• [WHAT IS EXPECTED]:
Type out every line below exactly as it reads.

═════ RECORDS SUPPLIED ═════

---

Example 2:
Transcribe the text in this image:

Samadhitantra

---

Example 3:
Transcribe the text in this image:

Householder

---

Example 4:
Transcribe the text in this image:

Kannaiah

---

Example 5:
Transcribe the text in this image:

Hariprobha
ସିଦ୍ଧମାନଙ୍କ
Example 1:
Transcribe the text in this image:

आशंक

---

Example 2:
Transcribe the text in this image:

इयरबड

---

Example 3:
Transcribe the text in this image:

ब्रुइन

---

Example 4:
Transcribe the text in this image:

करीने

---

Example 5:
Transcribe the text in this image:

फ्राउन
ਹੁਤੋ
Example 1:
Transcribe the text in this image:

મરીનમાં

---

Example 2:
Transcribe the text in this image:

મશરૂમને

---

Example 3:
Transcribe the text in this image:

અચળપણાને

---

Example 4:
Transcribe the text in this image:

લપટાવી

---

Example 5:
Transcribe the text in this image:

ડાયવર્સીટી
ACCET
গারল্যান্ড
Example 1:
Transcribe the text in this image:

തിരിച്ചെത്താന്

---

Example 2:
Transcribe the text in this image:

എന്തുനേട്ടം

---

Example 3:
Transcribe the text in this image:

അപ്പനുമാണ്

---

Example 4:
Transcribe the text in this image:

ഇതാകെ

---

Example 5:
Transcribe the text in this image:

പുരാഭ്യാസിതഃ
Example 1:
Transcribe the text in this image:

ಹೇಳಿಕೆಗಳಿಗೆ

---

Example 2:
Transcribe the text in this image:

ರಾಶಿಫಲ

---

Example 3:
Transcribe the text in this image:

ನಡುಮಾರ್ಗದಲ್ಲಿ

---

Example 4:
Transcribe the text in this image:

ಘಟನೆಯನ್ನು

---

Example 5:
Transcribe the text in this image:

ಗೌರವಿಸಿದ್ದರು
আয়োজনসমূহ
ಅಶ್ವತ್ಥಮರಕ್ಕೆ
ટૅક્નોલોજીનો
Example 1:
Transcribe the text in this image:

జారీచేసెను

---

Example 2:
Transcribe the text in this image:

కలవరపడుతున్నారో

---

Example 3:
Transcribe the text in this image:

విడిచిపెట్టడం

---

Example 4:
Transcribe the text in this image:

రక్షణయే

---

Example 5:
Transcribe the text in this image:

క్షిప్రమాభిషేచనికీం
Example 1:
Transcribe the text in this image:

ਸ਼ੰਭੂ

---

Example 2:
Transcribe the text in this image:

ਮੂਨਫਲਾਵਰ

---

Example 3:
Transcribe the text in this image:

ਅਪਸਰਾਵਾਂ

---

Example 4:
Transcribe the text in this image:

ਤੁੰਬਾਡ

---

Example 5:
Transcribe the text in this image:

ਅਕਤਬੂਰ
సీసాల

═════

• [RESPONSE BOX]:
---

Example 2:
Transcribe the text in this image:

Samadhitantra

---

Example 3:
Transcribe the text in this image:

Householder

---

Example 4:
Transcribe the text in this image:

Kannaiah

---

Example 5:
Transcribe the text in this image:

Hariprobha
ସିଦ୍ଧମାନଙ୍କ
Example 1:
Transcribe the text in this image:

आशंक

---

Example 2:
Transcribe the text in this image:

इयरबड

---

Example 3:
Transcribe the text in this image:

ब्रुइन

---

Example 4:
Transcribe the text in this image:

करीने

---

Example 5:
Transcribe the text in this image:

फ्राउन
ਹੁਤੋ
Example 1:
Transcribe the text in this image:

મરીનમાં

---

Example 2:
Transcribe the text in this image:

મશરૂમને

---

Example 3:
Transcribe the text in this image:

અચળપણાને

---

Example 4:
Transcribe the text in this image:

લપટાવી

---

Example 5:
Transcribe the text in this image:

ડાયવર્સીટી
ACCET
গারল্যান্ড
Example 1:
Transcribe the text in this image:

തിരിച്ചെത്താന്

---

Example 2:
Transcribe the text in this image:

എന്തുനേട്ടം

---

Example 3:
Transcribe the text in this image:

അപ്പനുമാണ്

---

Example 4:
Transcribe the text in this image:

ഇതാകെ

---

Example 5:
Transcribe the text in this image:

പുരാഭ്യാസിതഃ
Example 1:
Transcribe the text in this image:

ಹೇಳಿಕೆಗಳಿಗೆ

---

Example 2:
Transcribe the text in this image:

ರಾಶಿಫಲ

---

Example 3:
Transcribe the text in this image:

ನಡುಮಾರ್ಗದಲ್ಲಿ

---

Example 4:
Transcribe the text in this image:

ಘಟನೆಯನ್ನು

---

Example 5:
Transcribe the text in this image:

ಗೌರವಿಸಿದ್ದರು
আয়োজনসমূহ
ಅಶ್ವತ್ಥಮರಕ್ಕೆ
ટૅક્નોલોજીનો
Example 1:
Transcribe the text in this image:

జారీచేసెను

---

Example 2:
Transcribe the text in this image:

కలవరపడుతున్నారో

---

Example 3:
Transcribe the text in this image:

విడిచిపెట్టడం

---

Example 4:
Transcribe the text in this image:

రక్షణయే

---

Example 5:
Transcribe the text in this image:

క్షిప్రమాభిషేచనికీం
Example 1:
Transcribe the text in this image:

ਸ਼ੰਭੂ

---

Example 2:
Transcribe the text in this image:

ਮੂਨਫਲਾਵਰ

---

Example 3:
Transcribe the text in this image:

ਅਪਸਰਾਵਾਂ

---

Example 4:
Transcribe the text in this image:

ਤੁੰਬਾਡ

---

Example 5:
Transcribe the text in this image:

ਅਕਤਬੂਰ
సీసాల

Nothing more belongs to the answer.